Location-Cambodia
First mission assignment: 1968-1972 Student
1972-1973, Education, Primary Teacher, EUS, Bronx, NY-St. Joseph’s
Regina Pellicore was born April 24, 1947 in Chicago, IL to Margaret (Driscoll) and Albert P. Pellicore. She had 1 sister, Ruth and 3 brothers: Richard, Raymond and Robert. Regina graduated from Siena High School, in 1965.
Sister Regina Pellicore has certainly proved herself to be resourceful throughout her years as a Maryknoll Sister, whether that has been as a teacher, principal, health educator, community worker with the urban poor, or as Treasurer of Maryknoll Sisters of St. Dominic, Inc.
Regina entered the Maryknoll Sisters September 24, 1966 at their Novitiate in Valley Park, MO after pursuing a year of college-level studies at DePaul University in Chicago. She pronounced First Vows June 14, 1959 at the Center in NY and Final Vows November 15, 1975 in Hawaii.
She completed her Bachelor of Arts in Education at Mary Rogers College, Maryknoll, NY, in 1971, then was assigned to teach fifth grade at St. Joseph’s School in the Bronx, NY for one year. In 1973, she was assigned to Kaneohe, HI, where she was a teacher and vice principal at St. Ann’s School from 1973-1984. During that same period she was active in the St. Ann’s Parish CCD program and served on its liturgical committee.

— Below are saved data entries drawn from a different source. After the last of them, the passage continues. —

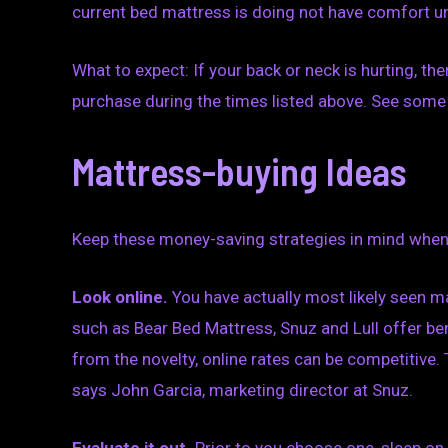
current bed mattress is doing not have comfort un
What to expect: If your back or neck is hurting, th
purchase during the times listed above. See some 
Mattress-buying Ideas
Keep these money-saving strategies in mind when
Look online.
You have actually most likely seen m
such as Bear Bed Mattress, Snuz and Lull offer be
from the novelty, online rates can be competitive. 
says John Garcia, marketing director at Snuz.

Then, in 1984, she was called back to the Maryknoll Sisters’ Center to serve what would turn out to be her first term as congregational treasurer, a position she would hold for the next eight years. She stayed on for an additional two years to be coordinator of a congregational study.
In 1995, Sister Regina was assigned to Cambodia, where she worked with the Beoung Tum Pun Community Based Health and Education Project. From the beginning the Maryknoll Sisters had worked hand-in-hand with the Beoung Tum Pun parish. In 2008, their new church was the first to be consecrated in Phnom Penh since the fall of the Khmer Rouge.

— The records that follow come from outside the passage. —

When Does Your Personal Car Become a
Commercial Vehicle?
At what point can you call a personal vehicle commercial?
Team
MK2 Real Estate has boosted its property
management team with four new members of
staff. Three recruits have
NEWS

The Beoung Tum Pun project continued to work with the Church of the Child Jesus to provide day care services in one of the poorest parts of the village, and to facilitate education for families recommended by the Parish Outreach Committee. The community-based health and education project focused on the neediest families in order to provide services for early education; a literacy program instrumental in preparing older children to enter school; and access to low-cost mobile basic health services.
The project included small-scale savings and loans for about thirty families who benefited from improved standards of living through access to no-interest loans. The scholarship program provided school assistance to cover supplies and teachers fees for 225 students in primary school and 70 students in lower and upper secondary school. The project also worked within the government school system which, while extremely challenging, was the best way to improve education for a broader number of students in their village.
“Given our long-term presence in Beoung Tum Pun, the services of our programs continued to meet the needs of the community,” Sister Regina said. “Every child who learned to read, write and think critically about the future of Cambodia took a step in the right direction. We paved the way for those steps.”
Once the foundation for that program had been laid in Cambodia, Sister Regina returned to the Maryknoll Sisters Center, where she served as Treasurer from 2011 to 2017. She returned to Cambodia in January 2018.